> KETENTUAN LATIHAN
Tulis ulang setiap baris dalam daftar di bawah ini kata demi kata, tanpa mengubah apa pun.

> Entri yang Disimpan
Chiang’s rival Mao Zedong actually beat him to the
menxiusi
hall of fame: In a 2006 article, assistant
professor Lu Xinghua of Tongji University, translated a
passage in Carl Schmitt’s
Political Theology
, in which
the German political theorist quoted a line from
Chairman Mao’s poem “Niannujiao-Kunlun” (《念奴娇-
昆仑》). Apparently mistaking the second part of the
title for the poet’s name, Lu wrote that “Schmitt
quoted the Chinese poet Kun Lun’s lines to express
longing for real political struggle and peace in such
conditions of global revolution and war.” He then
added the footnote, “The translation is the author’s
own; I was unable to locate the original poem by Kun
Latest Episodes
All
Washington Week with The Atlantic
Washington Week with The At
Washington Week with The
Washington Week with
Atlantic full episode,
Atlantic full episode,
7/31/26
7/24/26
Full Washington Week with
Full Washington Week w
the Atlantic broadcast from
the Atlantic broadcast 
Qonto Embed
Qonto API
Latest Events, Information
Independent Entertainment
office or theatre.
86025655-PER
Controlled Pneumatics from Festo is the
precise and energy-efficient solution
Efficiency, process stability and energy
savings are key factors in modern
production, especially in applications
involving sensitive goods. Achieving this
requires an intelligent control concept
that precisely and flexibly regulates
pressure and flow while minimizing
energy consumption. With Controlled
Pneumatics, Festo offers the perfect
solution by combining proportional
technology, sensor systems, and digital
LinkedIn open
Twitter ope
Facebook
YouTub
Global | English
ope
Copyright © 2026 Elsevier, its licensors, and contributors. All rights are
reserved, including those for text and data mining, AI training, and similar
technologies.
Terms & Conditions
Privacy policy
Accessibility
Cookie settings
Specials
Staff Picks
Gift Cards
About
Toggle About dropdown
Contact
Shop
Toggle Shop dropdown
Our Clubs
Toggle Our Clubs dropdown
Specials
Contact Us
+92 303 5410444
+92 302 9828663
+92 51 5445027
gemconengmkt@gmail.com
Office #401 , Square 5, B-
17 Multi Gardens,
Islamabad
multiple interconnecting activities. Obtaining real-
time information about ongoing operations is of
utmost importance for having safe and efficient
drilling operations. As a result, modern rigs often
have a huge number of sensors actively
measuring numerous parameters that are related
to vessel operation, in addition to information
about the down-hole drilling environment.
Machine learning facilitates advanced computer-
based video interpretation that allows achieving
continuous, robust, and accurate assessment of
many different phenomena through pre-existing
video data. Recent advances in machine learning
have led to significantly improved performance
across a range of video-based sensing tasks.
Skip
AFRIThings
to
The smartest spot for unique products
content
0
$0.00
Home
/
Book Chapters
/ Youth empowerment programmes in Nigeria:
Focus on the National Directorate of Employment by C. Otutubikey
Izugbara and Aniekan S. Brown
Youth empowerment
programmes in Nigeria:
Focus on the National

> HASIL LATIHAN INI
Chiang’s rival Mao Zedong actually beat him to the
menxiusi
hall of fame: In a 2006 article, assistant
professor Lu Xinghua of Tongji University, translated a
passage in Carl Schmitt’s
Political Theology
, in which
the German political theorist quoted a line from
Chairman Mao’s poem “Niannujiao-Kunlun” (《念奴娇-
昆仑》). Apparently mistaking the second part of the
title for the poet’s name, Lu wrote that “Schmitt
quoted the Chinese poet Kun Lun’s lines to express
longing for real political struggle and peace in such
conditions of global revolution and war.” He then
added the footnote, “The translation is the author’s
own; I was unable to locate the original poem by Kun
Latest Episodes
All
Washington Week with The Atlantic
Washington Week with The At
Washington Week with The
Washington Week with
Atlantic full episode,
Atlantic full episode,
7/31/26
7/24/26
Full Washington Week with
Full Washington Week w
the Atlantic broadcast from
the Atlantic broadcast 
Qonto Embed
Qonto API
Latest Events, Information
Independent Entertainment
office or theatre.
86025655-PER
Controlled Pneumatics from Festo is the
precise and energy-efficient solution
Efficiency, process stability and energy
savings are key factors in modern
production, especially in applications
involving sensitive goods. Achieving this
requires an intelligent control concept
that precisely and flexibly regulates
pressure and flow while minimizing
energy consumption. With Controlled
Pneumatics, Festo offers the perfect
solution by combining proportional
technology, sensor systems, and digital
LinkedIn open
Twitter ope
Facebook
YouTub
Global | English
ope
Copyright © 2026 Elsevier, its licensors, and contributors. All rights are
reserved, including those for text and data mining, AI training, and similar
technologies.
Terms & Conditions
Privacy policy
Accessibility
Cookie settings
Specials
Staff Picks
Gift Cards
About
Toggle About dropdown
Contact
Shop
Toggle Shop dropdown
Our Clubs
Toggle Our Clubs dropdown
Specials
Contact Us
+92 303 5410444
+92 302 9828663
+92 51 5445027
gemconengmkt@gmail.com
Office #401 , Square 5, B-
17 Multi Gardens,
Islamabad
multiple interconnecting activities. Obtaining real-
time information about ongoing operations is of
utmost importance for having safe and efficient
drilling operations. As a result, modern rigs often
have a huge number of sensors actively
measuring numerous parameters that are related
to vessel operation, in addition to information
about the down-hole drilling environment.
Machine learning facilitates advanced computer-
based video interpretation that allows achieving
continuous, robust, and accurate assessment of
many different phenomena through pre-existing
video data. Recent advances in machine learning
have led to significantly improved performance
across a range of video-based sensing tasks.
Skip
AFRIThings
to
The smartest spot for unique products
content
0
$0.00
Home
/
Book Chapters
/ Youth empowerment programmes in Nigeria:
Focus on the National Directorate of Employment by C. Otutubikey
Izugbara and Aniekan S. Brown
Youth empowerment
programmes in Nigeria:
Focus on the National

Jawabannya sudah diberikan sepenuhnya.